Но век пришел – и волкодав, и волк.
А в сексе предков был известный толк.
***
Извините, люди добрые, что обращаемся,
сами, господи прости, мы не здешние,
мамки, небось, тоже кормили борщами вас,
а вы их потом всё надеждами…
Вот вам крест, по телеку, слово маршала,
жахнем, дескать, по Буче, да и кончено.
А уж год, поди, под Харьковом – старшего,
а мало́го – вчерась, на Херсонщине.
Люди добрые, говорю, а как же схороним?
разорвало в кусочки – дитячье, сыновнее…
А они: тут мильон таких, заебись, героев,
а тебе прямая, мать, экономия.
Без обид, люди добрые, мы – не местные.
Ну, а кто тут местные, уж не вы ли?
Кто вас выстругал, какими стамесками?
Матеря-то у вас, нелюдей, вряд ли были.
Это ж кто из вас – подобие Божие?
Может ты, колода? Иль ты, сала шмат?
Дети жён земных – с такими-то рожами?
Вы же сдохнете – вас не пустят в ад.
Пасть закрой, упырь, мне клыки твои – семечки,
что тюрьма да суд тем, кто выгорел…
А мало́го моего звали Севочкой,
а старшого, как отец хотел, Игорем.
***
Арабские женщины входят в море, как в воздух,
надменно не замечая кружевного прибоя,
в длинных платьях своих похожие на вуалехвосток,
стоят и колышутся, недоверчиво на море глядя рябое.
Дружные жёны доброго отца их деток любимых,
он болен, и скоро они перейдут к его младшему братцу.
Будет ли он дарить женам бирюзу и рубины?
Будет ли учить их мальчиков плавать и драться?

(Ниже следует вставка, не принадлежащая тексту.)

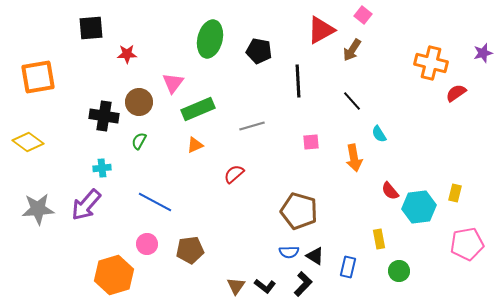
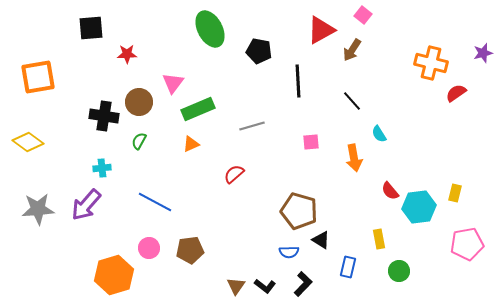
green ellipse at (210, 39): moved 10 px up; rotated 42 degrees counterclockwise
orange triangle at (195, 145): moved 4 px left, 1 px up
pink circle at (147, 244): moved 2 px right, 4 px down
black triangle at (315, 256): moved 6 px right, 16 px up
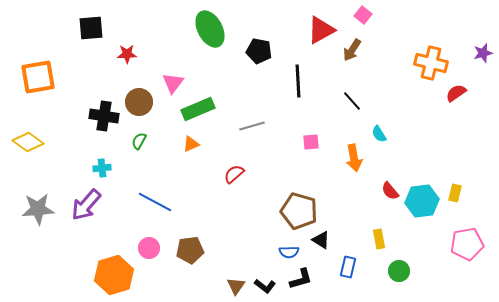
cyan hexagon at (419, 207): moved 3 px right, 6 px up
black L-shape at (303, 284): moved 2 px left, 5 px up; rotated 30 degrees clockwise
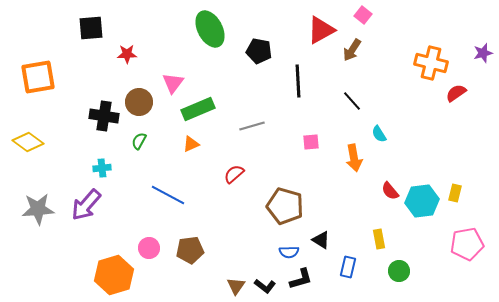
blue line at (155, 202): moved 13 px right, 7 px up
brown pentagon at (299, 211): moved 14 px left, 5 px up
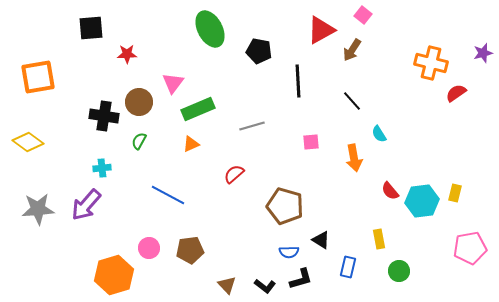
pink pentagon at (467, 244): moved 3 px right, 4 px down
brown triangle at (236, 286): moved 9 px left, 1 px up; rotated 18 degrees counterclockwise
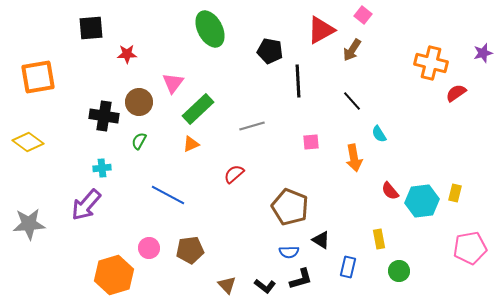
black pentagon at (259, 51): moved 11 px right
green rectangle at (198, 109): rotated 20 degrees counterclockwise
brown pentagon at (285, 206): moved 5 px right, 1 px down; rotated 6 degrees clockwise
gray star at (38, 209): moved 9 px left, 15 px down
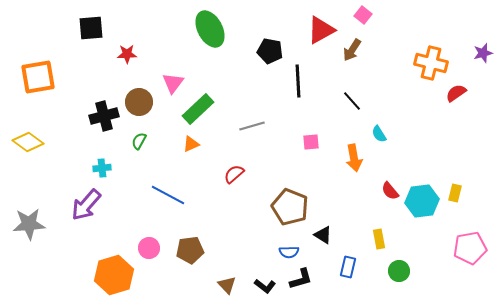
black cross at (104, 116): rotated 24 degrees counterclockwise
black triangle at (321, 240): moved 2 px right, 5 px up
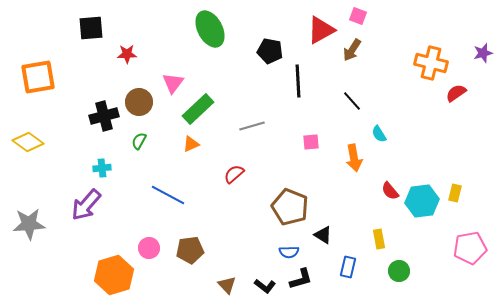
pink square at (363, 15): moved 5 px left, 1 px down; rotated 18 degrees counterclockwise
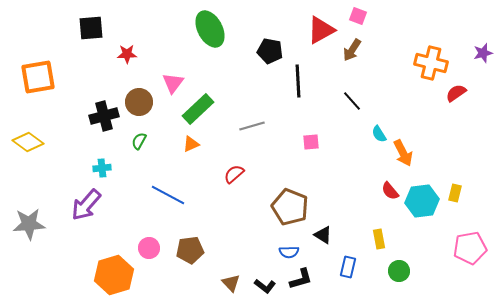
orange arrow at (354, 158): moved 49 px right, 5 px up; rotated 16 degrees counterclockwise
brown triangle at (227, 285): moved 4 px right, 2 px up
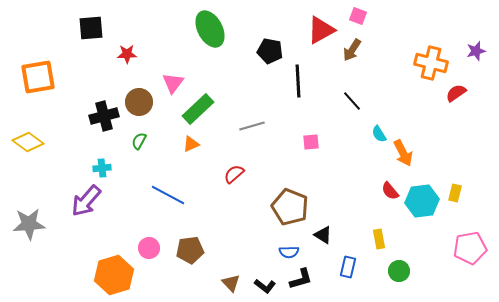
purple star at (483, 53): moved 7 px left, 2 px up
purple arrow at (86, 205): moved 4 px up
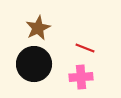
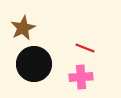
brown star: moved 15 px left
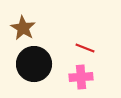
brown star: rotated 15 degrees counterclockwise
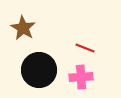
black circle: moved 5 px right, 6 px down
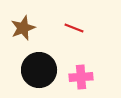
brown star: rotated 20 degrees clockwise
red line: moved 11 px left, 20 px up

Арабские женщины бредут по воде к востоку,
за спиною трепещет, будто плавник, хиджаб,
дно бесконечно длится, и жёны бредут к истоку,
тихо смеясь, а мальчики брызгаются и визжат.
***
Есть у меня любимый сад,
там яблоки висят.
И листьев гаснущих парад
дороже всех наград.
Там дом по-стариковски спит,
и лестница скрипит.
Там мыши по́д полом шуршат,
боятся за мышат.
Слезятся стены там смолой,
и я машу метлой,
сметаю листья прошлых лет,
которых больше нет.
***
Снилось, будто собираю смородину
в красную миску со сколотою эмалью,
на пальцах фиолетовое молозиво,
по десятку ягод с ветки снимаю.
Теперь надо бережно вымыть начисто,
и с сахаром один к одному набуровить.
И вот, добиваясь высокого качества,
я мою смородину в чистой крови.
Снилось, будто мы что-то празднуем.
Город иллюминирован, словно 9-го мая.
Москва в хрустальной паутине маразма,
всем весело, но все мы как бы хромаем.
Все мы пляшем, но как бы чего-то ищем,
неуклюже, точно толпы тюленей,
так как улицы заливает лава густой кровищи,
и приходится высоко задирать колени.
Снилось, будто мой пёс под колёсами
одного дебила не умер, а бродит где-то живой,
и вот нашёлся – в снегу, в безнадёжной осени,
и уши торчком, и пахнет смородиной и травой.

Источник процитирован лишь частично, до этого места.